Issues with Crex (upgrades started 2021-01-21) closed

We have noticed a problem with the metadata servers of Crex, which is making the project storage system on Rackham and Snowy unusable at the moment. Following vendor upgrades of client and server software, we are now allowing all kinds of jobs again.

Update 2021-01-25 14:00

Jobs have successfully ran during the weekend and we no longer see any convincing signs that issues persists. We will continue to track Crex by monitoring the load and log messages. If you have any questions or observe performance related issues, please contact the support at support@uppmax.uu.se.

Update 2021-01-22 13:50

Most nodes are now updated. We’ve started allowing normal job time limits on most nodes. We hope that most problems are resolved, but we’re not yet confident about that.

Update 2021-01-21 14:30

We have continued running with some slowdowns, which migh be due to a bug in the filesystem server and/or client. Therefore, the vendor will prepare an upgrade for us today (Thursday) and possibly running into tomorrow.

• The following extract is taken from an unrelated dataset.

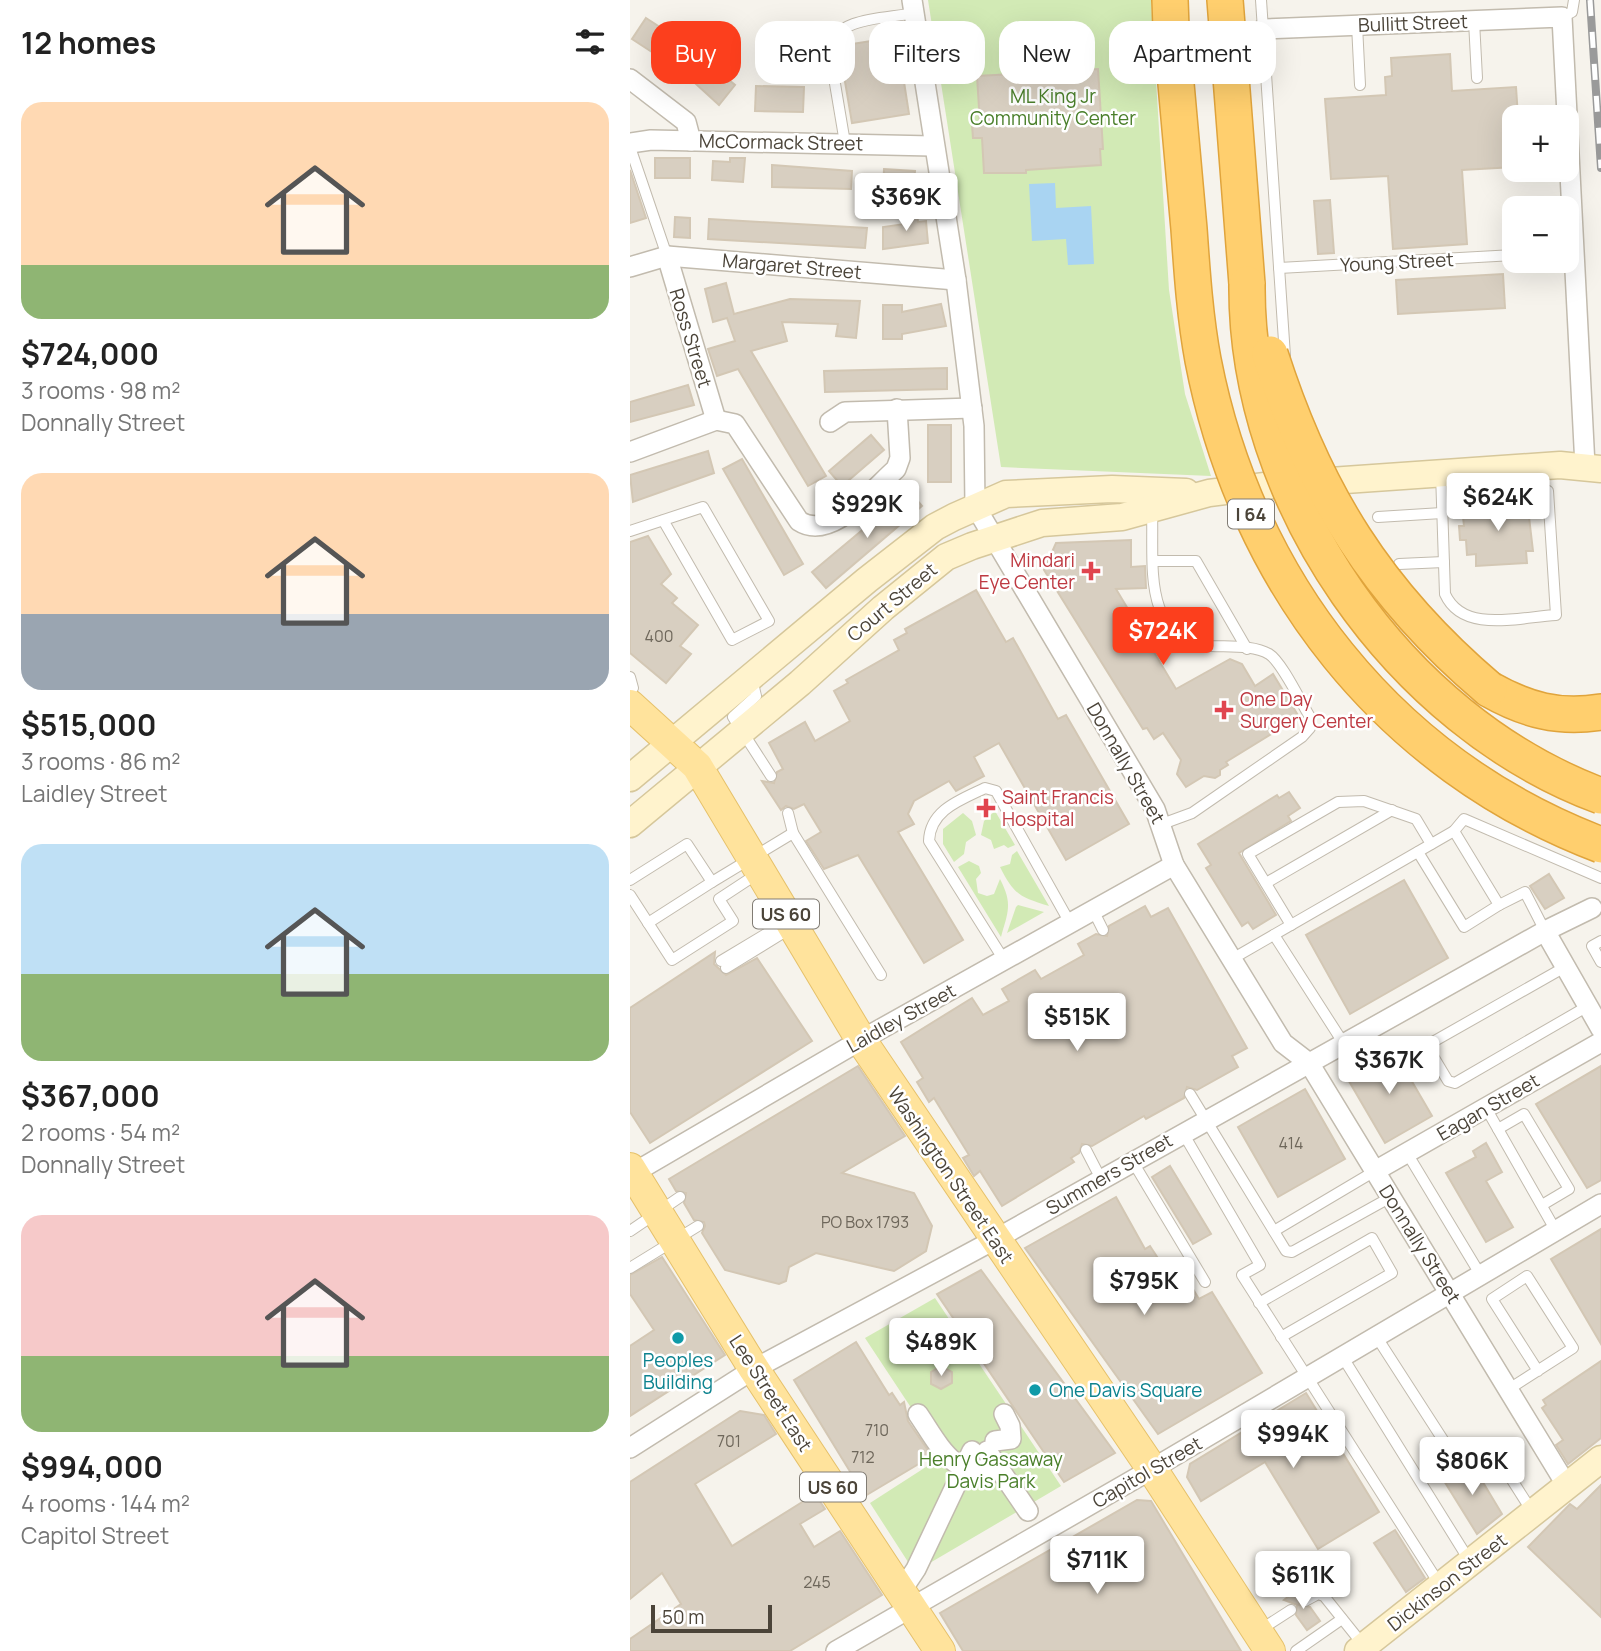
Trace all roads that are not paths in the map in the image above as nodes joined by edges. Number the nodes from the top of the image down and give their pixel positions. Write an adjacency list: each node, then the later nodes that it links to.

The availability of Crex can get worse during the upgrade, although this is supposed to be an “online” operation that can be executed while jobs are running. The filesystem should never become fully unavailable, but some operations can have execution times of several minutes, temporarily.

Update 2021-01-19 00:00

We have continued troubleshooting and possibly found a partial explanation based on an interaction between two specific jobs and the storage solution. Those jobs have been cancelled. We are still in contact with the vendor. The queues are partially opened again, but only allowing jobs shorter than less than half a day now to leave room for an extraordinary update, if that will turn out to be needed.

Update 2021-01-18 17:00

We have performed metadata performance tests continously during the day and while performance has recovered we still see some suspicious log entries that the filesystem is still having some issues with file locks. We feel confident enough to, unless we or the vendor see something more concrete errors later today, release a few Rackham nodes and allow short jobs to run.

Update 2021-01-15 18:30

The filesystem have been started again. Metadata performance is very low, which means that running commands like “ls” is very slow. Job queues are still stopped.

We continue troubleshooting this together with the vendor.

Update 2021-01-15 14:00

The project storage system Crex is shut down and unavailable.

The storage system vendor have identified parts of the problem as a known software defect, and is installing fixes. Consistency checks and repairs are also being performed. We do not have any further details or time estimates yet.